__Task goal__.
Give the number of lines in the entries below that hold "bezpečí", with no accompanying words.

Records contained in a dataset:
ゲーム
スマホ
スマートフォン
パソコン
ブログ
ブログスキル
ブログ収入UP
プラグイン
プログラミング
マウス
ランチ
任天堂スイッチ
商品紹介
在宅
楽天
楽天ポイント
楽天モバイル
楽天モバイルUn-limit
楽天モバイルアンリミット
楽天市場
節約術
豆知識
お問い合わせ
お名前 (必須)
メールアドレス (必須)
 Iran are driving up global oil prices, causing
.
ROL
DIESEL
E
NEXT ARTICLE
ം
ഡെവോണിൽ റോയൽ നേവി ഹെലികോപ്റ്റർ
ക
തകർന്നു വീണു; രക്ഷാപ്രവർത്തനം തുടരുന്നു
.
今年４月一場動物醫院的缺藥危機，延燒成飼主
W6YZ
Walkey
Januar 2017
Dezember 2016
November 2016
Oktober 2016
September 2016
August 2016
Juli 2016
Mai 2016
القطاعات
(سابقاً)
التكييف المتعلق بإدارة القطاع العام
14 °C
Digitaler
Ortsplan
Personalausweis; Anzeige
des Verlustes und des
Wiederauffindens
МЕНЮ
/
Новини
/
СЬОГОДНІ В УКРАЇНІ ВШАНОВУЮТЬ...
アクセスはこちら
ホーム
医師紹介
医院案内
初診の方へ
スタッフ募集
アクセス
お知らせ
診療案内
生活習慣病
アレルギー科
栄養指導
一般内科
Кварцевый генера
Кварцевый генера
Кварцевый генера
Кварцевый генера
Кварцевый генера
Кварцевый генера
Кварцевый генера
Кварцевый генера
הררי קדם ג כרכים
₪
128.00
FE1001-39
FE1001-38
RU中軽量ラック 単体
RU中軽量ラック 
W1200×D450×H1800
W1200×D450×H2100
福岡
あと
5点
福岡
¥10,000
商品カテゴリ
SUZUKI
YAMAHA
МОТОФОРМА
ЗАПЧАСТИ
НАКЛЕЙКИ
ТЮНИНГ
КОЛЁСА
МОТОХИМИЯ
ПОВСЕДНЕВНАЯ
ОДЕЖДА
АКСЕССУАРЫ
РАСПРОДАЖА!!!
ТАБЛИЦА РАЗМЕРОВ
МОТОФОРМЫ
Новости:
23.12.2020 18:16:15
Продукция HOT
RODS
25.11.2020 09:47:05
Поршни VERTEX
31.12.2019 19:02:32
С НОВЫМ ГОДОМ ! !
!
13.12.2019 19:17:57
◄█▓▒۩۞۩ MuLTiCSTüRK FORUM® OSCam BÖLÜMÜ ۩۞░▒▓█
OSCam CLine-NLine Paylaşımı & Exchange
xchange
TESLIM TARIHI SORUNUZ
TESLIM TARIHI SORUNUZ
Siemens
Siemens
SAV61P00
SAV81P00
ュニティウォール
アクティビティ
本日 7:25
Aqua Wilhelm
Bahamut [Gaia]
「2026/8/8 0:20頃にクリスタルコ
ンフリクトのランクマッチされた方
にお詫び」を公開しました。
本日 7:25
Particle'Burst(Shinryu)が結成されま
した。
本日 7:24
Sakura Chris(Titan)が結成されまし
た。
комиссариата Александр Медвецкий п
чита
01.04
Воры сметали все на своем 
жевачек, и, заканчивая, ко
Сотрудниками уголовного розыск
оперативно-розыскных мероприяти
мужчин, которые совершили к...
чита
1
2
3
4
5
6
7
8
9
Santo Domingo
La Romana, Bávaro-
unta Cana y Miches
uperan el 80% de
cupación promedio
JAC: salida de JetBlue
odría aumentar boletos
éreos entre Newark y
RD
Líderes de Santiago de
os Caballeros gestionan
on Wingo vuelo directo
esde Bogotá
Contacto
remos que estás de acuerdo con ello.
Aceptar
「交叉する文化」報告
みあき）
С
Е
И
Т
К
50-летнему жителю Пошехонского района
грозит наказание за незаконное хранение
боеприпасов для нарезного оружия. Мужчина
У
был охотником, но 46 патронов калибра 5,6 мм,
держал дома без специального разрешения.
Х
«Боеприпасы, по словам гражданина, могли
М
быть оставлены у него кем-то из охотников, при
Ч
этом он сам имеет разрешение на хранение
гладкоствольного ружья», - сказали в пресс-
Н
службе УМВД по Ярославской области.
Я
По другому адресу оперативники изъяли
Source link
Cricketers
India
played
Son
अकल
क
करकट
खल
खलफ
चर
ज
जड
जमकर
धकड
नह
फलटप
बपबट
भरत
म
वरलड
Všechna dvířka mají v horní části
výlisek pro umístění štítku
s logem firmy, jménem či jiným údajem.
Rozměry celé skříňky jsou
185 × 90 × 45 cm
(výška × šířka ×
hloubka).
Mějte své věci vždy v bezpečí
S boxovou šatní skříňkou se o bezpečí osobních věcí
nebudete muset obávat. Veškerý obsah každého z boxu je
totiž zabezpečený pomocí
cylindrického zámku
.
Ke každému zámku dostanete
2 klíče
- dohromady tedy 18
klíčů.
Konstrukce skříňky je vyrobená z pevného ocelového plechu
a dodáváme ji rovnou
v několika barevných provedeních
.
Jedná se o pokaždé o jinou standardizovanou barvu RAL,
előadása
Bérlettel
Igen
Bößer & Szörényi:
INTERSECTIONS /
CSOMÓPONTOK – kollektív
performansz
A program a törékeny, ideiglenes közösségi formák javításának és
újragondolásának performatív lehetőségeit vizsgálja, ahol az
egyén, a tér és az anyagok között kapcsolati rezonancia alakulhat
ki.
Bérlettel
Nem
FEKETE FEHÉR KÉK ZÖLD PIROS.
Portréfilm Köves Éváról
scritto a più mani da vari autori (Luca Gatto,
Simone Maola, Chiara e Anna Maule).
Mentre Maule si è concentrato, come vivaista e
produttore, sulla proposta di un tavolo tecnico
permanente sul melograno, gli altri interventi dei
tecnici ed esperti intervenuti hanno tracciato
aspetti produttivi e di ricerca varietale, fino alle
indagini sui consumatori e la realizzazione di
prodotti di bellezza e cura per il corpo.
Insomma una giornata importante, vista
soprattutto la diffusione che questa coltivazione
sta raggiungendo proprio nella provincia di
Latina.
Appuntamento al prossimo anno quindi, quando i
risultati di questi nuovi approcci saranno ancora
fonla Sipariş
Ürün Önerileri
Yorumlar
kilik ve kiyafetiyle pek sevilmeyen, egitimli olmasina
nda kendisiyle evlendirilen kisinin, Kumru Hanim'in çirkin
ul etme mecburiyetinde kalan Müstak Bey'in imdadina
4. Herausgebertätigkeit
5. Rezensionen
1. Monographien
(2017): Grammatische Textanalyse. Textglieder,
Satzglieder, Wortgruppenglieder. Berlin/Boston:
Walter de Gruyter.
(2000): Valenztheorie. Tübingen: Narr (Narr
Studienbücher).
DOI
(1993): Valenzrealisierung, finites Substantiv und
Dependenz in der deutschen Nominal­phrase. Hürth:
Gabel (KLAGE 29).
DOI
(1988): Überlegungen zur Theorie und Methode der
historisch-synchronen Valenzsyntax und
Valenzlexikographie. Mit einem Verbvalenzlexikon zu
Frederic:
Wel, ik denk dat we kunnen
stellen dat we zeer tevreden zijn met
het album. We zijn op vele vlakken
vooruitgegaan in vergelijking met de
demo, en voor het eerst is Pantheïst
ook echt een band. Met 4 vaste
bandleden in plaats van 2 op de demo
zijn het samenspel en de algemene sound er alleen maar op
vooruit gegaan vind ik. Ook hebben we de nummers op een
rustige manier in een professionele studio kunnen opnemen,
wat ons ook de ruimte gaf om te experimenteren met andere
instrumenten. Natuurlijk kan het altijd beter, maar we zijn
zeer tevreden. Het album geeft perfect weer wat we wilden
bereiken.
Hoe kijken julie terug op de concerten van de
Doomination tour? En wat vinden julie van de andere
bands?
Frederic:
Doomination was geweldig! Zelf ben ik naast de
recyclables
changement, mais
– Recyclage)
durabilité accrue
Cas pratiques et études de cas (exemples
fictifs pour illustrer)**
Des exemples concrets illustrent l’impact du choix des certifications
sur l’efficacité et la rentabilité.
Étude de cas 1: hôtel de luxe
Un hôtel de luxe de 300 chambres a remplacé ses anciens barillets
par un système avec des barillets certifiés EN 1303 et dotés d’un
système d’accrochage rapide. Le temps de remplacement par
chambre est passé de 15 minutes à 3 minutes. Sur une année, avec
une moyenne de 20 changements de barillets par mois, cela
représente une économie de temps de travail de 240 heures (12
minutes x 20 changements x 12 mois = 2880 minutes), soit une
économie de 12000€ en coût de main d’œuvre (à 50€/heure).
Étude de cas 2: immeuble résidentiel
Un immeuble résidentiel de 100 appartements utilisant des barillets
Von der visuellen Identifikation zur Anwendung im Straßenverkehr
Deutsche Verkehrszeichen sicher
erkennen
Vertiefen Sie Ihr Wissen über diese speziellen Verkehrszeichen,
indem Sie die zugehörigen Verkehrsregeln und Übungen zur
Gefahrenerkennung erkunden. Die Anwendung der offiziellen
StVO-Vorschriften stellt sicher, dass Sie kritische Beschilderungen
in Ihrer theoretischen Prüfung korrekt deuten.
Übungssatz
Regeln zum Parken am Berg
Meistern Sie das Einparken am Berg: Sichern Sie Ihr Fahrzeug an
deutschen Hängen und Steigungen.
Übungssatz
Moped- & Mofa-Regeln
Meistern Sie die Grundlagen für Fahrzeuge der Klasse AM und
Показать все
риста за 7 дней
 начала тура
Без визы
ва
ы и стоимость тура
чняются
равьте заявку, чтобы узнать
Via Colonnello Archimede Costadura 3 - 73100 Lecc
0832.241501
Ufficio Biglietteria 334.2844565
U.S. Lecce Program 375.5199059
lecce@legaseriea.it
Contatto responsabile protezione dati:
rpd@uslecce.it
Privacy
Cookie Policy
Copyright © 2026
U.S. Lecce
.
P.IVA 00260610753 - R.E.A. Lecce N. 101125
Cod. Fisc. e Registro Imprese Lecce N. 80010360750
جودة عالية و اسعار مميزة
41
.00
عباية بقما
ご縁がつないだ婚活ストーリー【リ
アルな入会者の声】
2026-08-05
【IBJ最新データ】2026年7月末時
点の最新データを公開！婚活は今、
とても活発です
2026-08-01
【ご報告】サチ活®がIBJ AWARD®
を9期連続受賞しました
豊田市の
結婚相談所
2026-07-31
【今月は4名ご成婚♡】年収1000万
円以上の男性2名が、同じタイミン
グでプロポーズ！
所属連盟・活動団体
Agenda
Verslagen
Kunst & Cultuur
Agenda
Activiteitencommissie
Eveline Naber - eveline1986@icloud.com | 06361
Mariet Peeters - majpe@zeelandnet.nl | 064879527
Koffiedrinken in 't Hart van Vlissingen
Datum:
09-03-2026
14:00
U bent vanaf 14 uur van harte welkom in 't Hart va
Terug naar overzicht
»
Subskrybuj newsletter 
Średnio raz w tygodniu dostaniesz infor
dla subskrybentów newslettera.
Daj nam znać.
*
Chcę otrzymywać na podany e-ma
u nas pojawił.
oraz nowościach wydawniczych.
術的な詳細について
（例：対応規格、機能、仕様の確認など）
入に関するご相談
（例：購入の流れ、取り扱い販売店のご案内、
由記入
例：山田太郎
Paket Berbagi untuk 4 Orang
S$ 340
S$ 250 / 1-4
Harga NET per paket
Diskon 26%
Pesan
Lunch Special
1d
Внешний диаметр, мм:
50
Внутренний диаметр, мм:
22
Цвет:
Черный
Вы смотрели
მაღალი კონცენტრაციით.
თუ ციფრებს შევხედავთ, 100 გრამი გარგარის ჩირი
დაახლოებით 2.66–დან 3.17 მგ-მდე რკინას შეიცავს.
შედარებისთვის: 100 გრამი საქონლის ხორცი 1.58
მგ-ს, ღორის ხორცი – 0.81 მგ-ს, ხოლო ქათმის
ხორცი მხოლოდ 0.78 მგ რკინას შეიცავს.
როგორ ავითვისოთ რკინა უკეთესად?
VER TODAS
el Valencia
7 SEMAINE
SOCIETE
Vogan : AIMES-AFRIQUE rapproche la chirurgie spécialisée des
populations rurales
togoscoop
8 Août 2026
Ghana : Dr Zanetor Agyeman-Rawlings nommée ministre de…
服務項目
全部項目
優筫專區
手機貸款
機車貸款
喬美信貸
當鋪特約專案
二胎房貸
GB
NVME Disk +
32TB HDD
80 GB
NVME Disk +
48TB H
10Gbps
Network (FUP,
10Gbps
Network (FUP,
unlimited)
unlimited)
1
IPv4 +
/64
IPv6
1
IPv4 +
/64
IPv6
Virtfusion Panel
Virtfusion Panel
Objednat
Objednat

__Response below__.
2